■ To do ■
From the material that follows, please give the number of lines containing the string "path", and that number alone.

■ Supplied information ■

Segment Open

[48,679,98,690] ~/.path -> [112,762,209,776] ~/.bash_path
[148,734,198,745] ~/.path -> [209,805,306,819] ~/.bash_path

Segment Closed
Segment Open

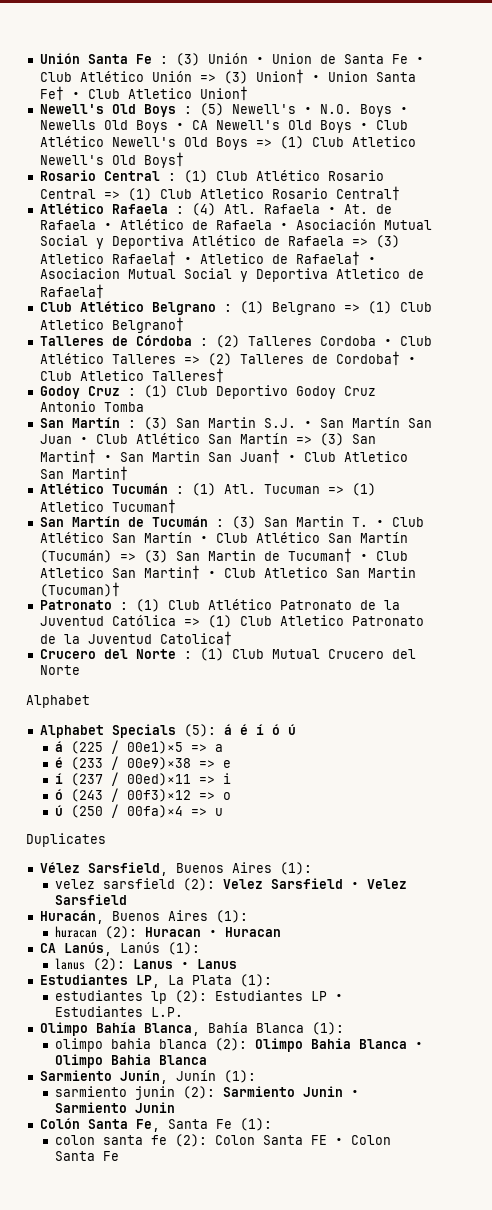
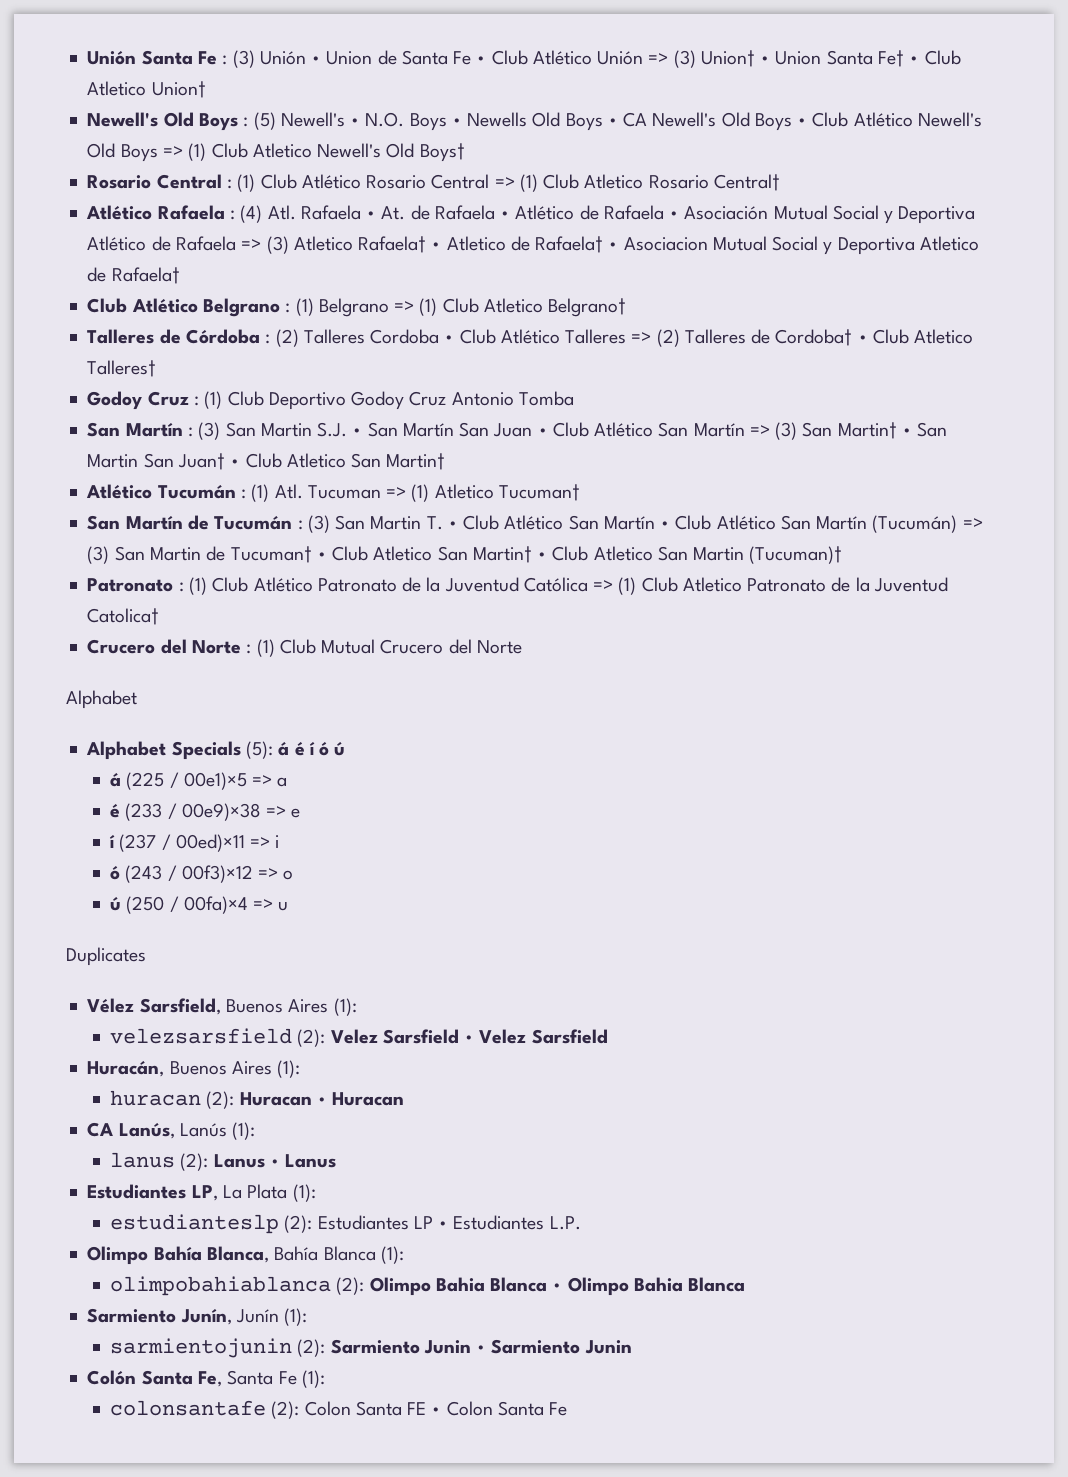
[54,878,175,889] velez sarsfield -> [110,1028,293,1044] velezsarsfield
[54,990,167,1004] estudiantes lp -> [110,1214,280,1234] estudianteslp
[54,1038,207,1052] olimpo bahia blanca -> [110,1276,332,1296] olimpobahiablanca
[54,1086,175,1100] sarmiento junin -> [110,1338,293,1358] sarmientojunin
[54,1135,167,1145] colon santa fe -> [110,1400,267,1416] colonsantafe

Segment Closed

■ Solved problem ■
2